◆ Data entries

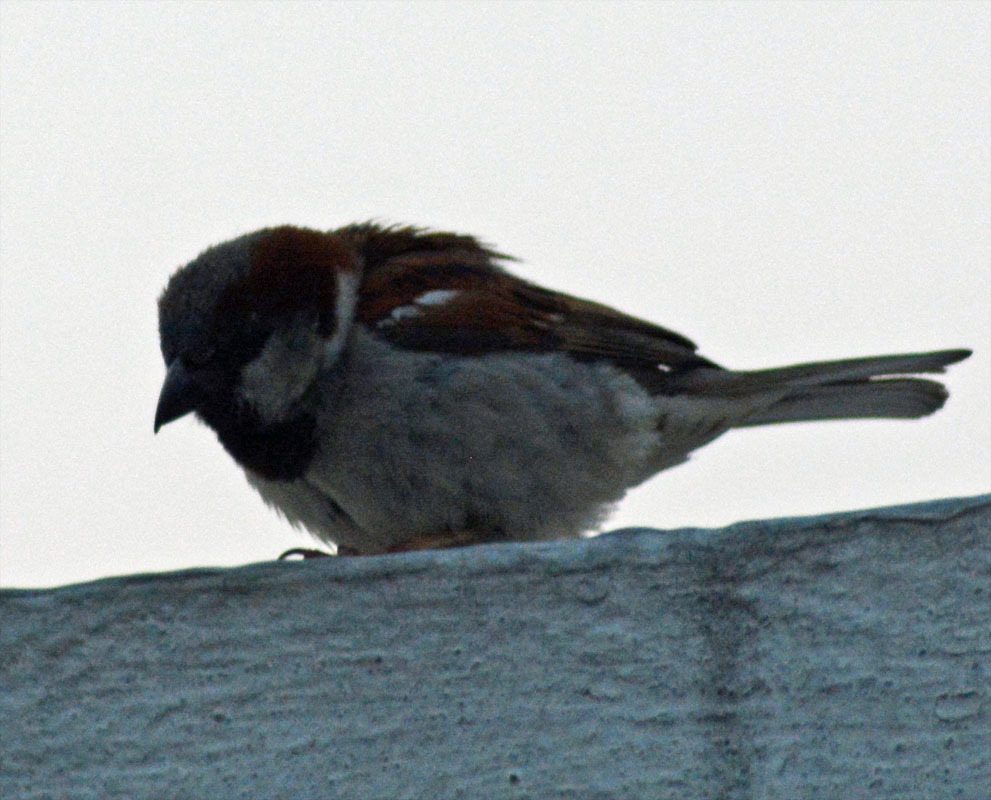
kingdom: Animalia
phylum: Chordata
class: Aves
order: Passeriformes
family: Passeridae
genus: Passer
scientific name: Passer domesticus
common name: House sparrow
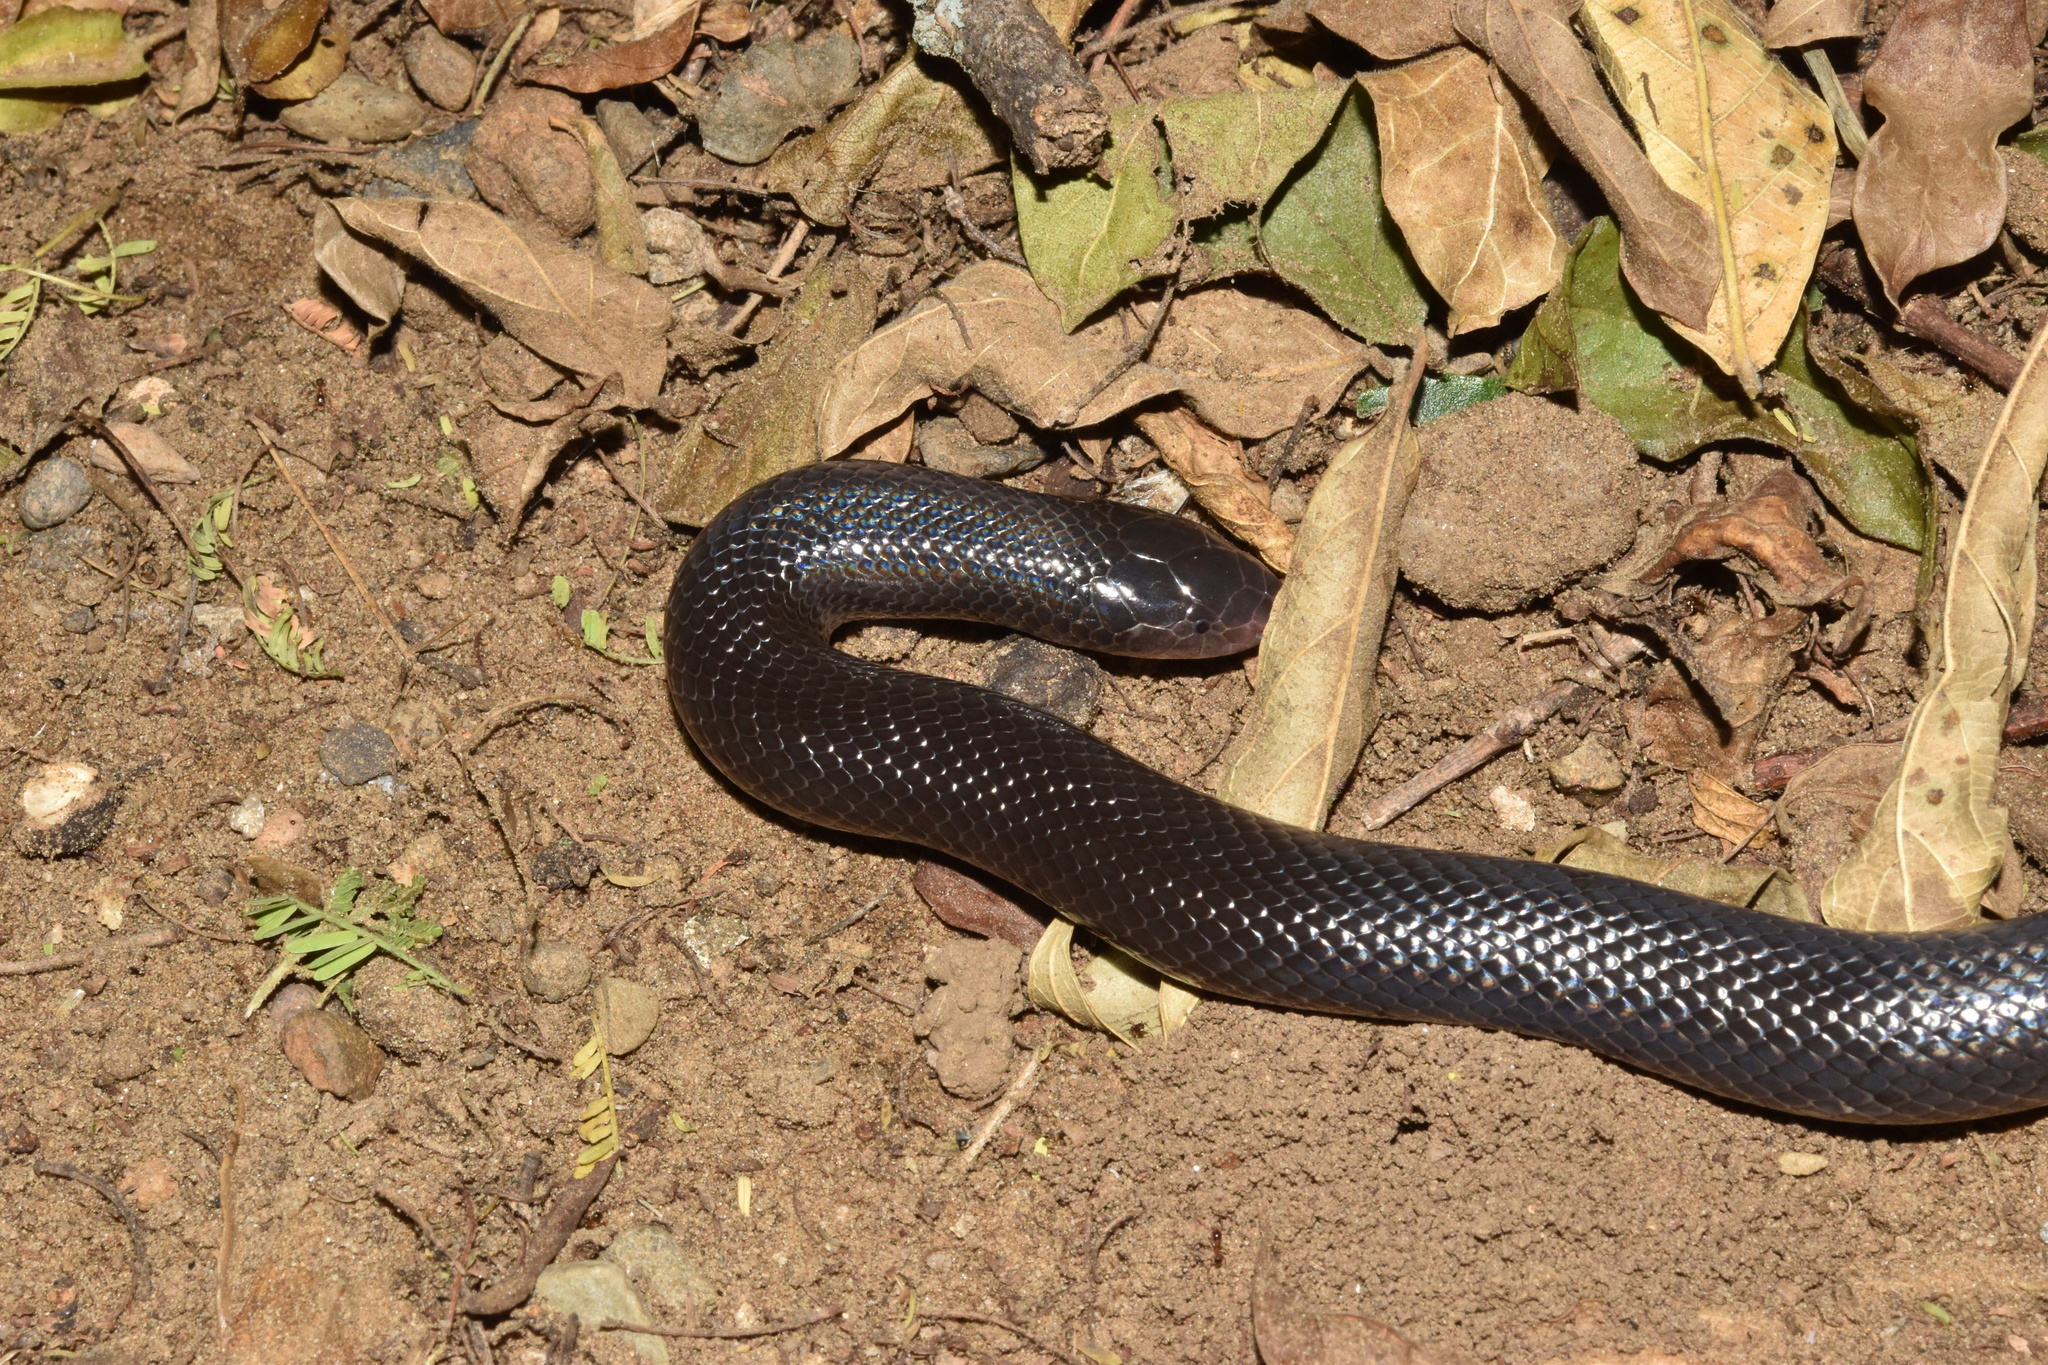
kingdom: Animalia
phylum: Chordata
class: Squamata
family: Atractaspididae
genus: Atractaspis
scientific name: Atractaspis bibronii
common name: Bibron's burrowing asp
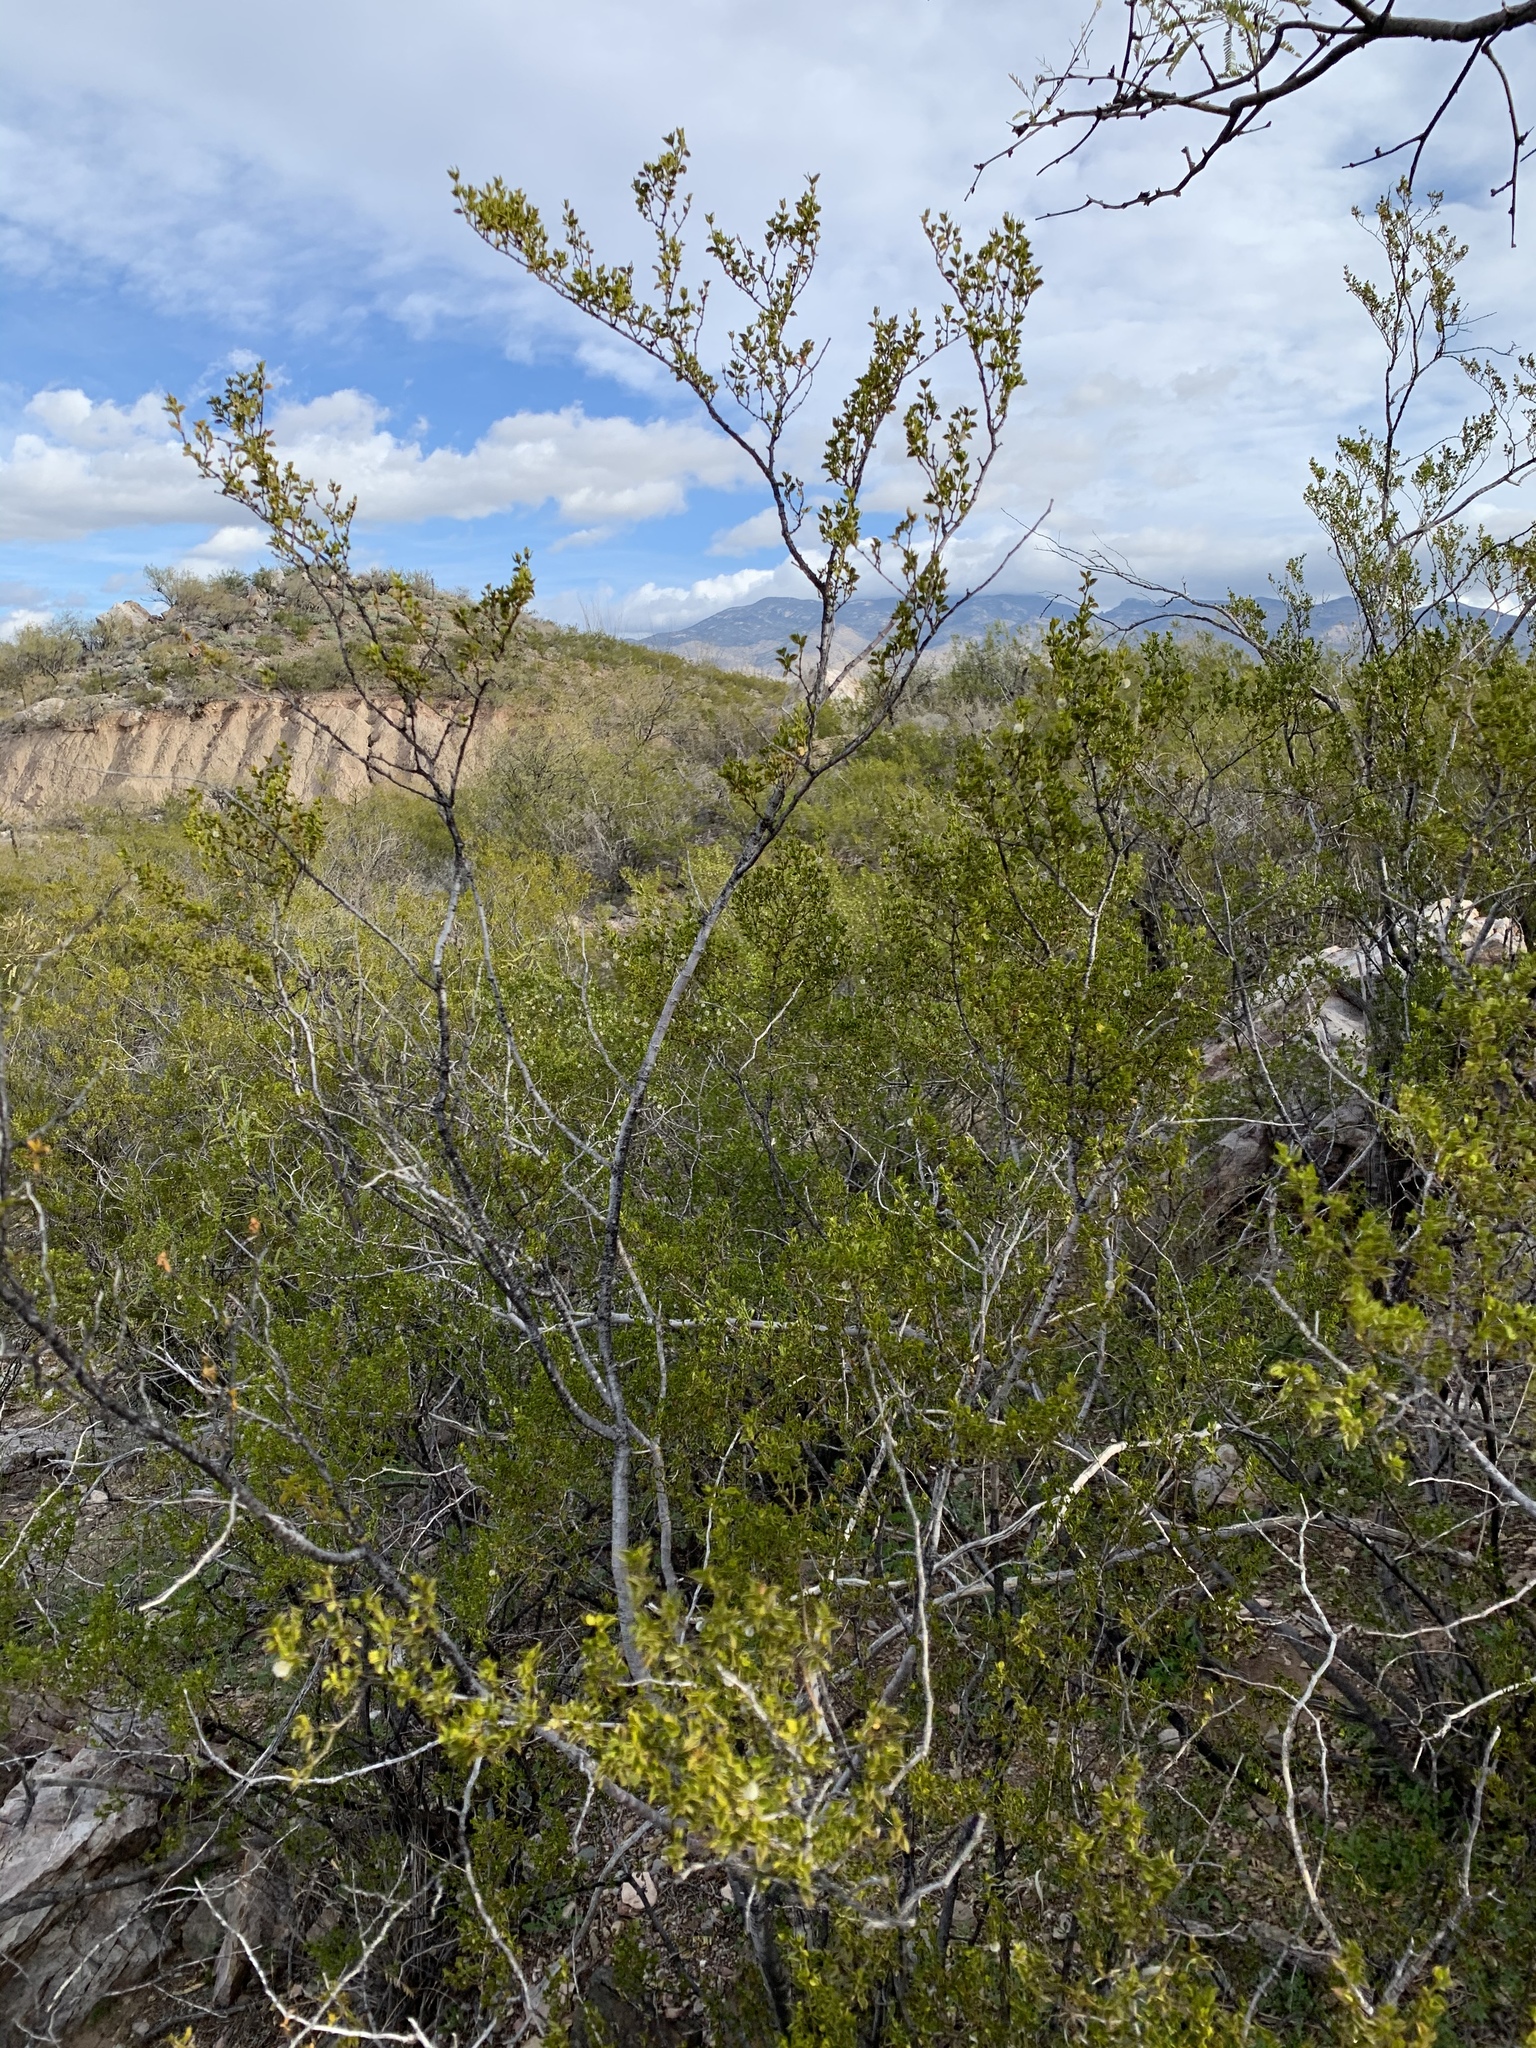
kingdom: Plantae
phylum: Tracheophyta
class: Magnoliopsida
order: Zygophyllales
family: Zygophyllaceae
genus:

◆ Exercise directions
Format the data from its start through the line containing "kingdom: Plantae", that line included, as a JSON list of strings with one string per line and blank lines left out. Omit the pictures.

◆ The output
[
  "kingdom: Animalia",
  "phylum: Chordata",
  "class: Aves",
  "order: Passeriformes",
  "family: Passeridae",
  "genus: Passer",
  "scientific name: Passer domesticus",
  "common name: House sparrow",
  "kingdom: Animalia",
  "phylum: Chordata",
  "class: Squamata",
  "family: Atractaspididae",
  "genus: Atractaspis",
  "scientific name: Atractaspis bibronii",
  "common name: Bibron's burrowing asp",
  "kingdom: Plantae"
]